部長室のドアを軽くノックすると、奥から穏やかな声が聞こえた。
「どうぞ。」
ドアを開けると、部屋の中央にはこの東京コントロールのトップである、牧村慎一が座っていた。50代後半と思われる彼は、短髪で鋭い目つきをしているが、その表情には落ち着きと人を受け入れる温かさがあった。そして、もう一人の男性がソファから振り返った。片山より少し年上に見え、鋭い目つきと背筋の伸びた姿勢が印象的だった。
「君が片山君だね。」
牧村が微笑みながら声をかける。
「はい。本日着任しました、主幹管制官の片山直樹です。どうぞよろしくお願いいたします。」
片山は軽く頭を下げ、続けてソファに座る男性に視線を向けた。牧村が紹介する。
「部長の牧村だ。こっちは高橋勲先任管制官。君の直属の上司になる。これから君は主幹管制官として、彼の下でチームを引っ張っていってもらいたい。」
高橋は片山に向かって手を差し出した。
「高橋だ。これからよろしく頼む。」
片山はその手を握りしめて答えた。
「こちらこそお願いいたします。」
高橋の握力からは、その厳格さと責任感が伝わってきた。
挨拶を終え、牧村はにこやかに言った。
「君の羽田空港での実績は聞いているよ。私も大変期待している。知っての通り、ここACCは東日本全体の広い空域を管轄する。責任も重いが、その分やりがいも大きいはずだ。どうかその経験を存分に活かしてほしい。」
「ありがとうございます。精一杯努めさせていただきます。

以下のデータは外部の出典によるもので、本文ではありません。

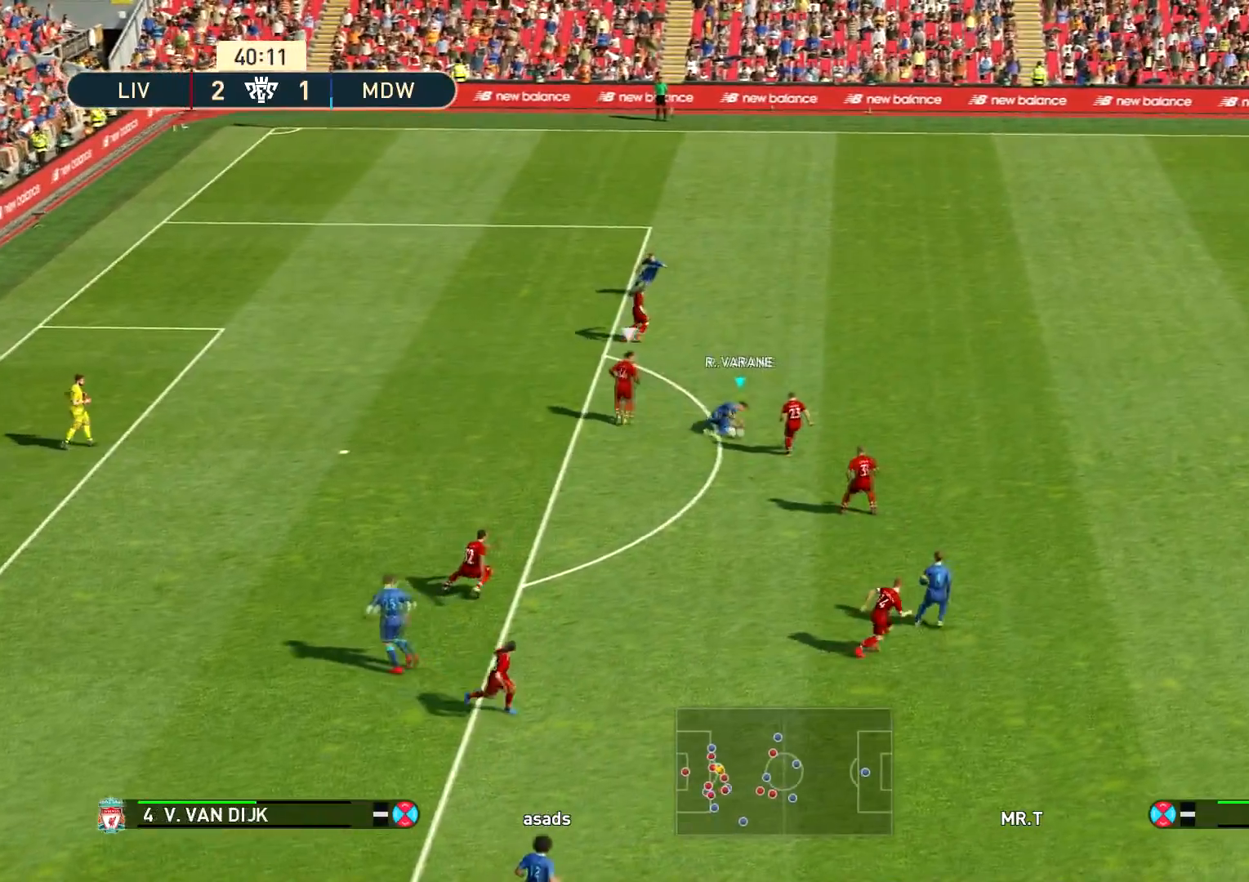
{"buttons": ["SQUARE", "R1"], "left_stick": "left", "right_stick": "center", "events": [[267, "left_stick", "up-left"], [467, "left_stick", "left"]]}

」
片山は力強く答えた。
部長室を出ると、片山と高橋は廊下を歩きながら話を始めた。高橋がふと口を開く。
「片山君、いろいろ聞いたぞ。羽田では4年前のサイバー攻撃や、一昨年のサウスアジア航空の緊急着陸、どちらも君が陣頭指揮を執って事態を収めたと。」
片山は少し顔を赤らめながら、控えめに答えた。
「いえ、大勢の協力があったからこそ、何とかなっただけです。」
「謙虚だな。でも、そういった実績があるからこそ、ここに来たんだろう。それで、片山君、年齢はいくつだ?」
高橋は少し微笑み、話題を変えた。
「今年で51歳になります。」
高橋は少し驚いた表情を見せた。
「その年齢と経歴なら、先任や管理職に昇進していてもおかしくないだろう。現場が好きなのか?」
片山は言葉に詰まり、一瞬考え込む。
「そういうわけではないですが、自分にはまだ学ぶべきことが多いと思っています。」
高橋は軽く肩をすくめた。
「なるほど。とにかく、ここでも期待している。ACCは日本の空を管理する重要な場所だ。経験豊富な君が来てくれて心強いよ。」
「ありがとうございます。」
片山は静かに答えた。
歩みを進める中、高橋はさらに話を続けた。
「ここACCでは、羽田や成田だけでなく、東日本の地方空港や軍用機の運用も絡んでくる。一空港の管制よりもスケールが大きい。空域の制御は複雑で、プレッシャーも大きいと思うが、まずは肩の力を抜いてやってくれ。」
「はい、そうします。」
片山はうなずきながら、徐々に新しい職場の雰囲気を感じ取り始めた。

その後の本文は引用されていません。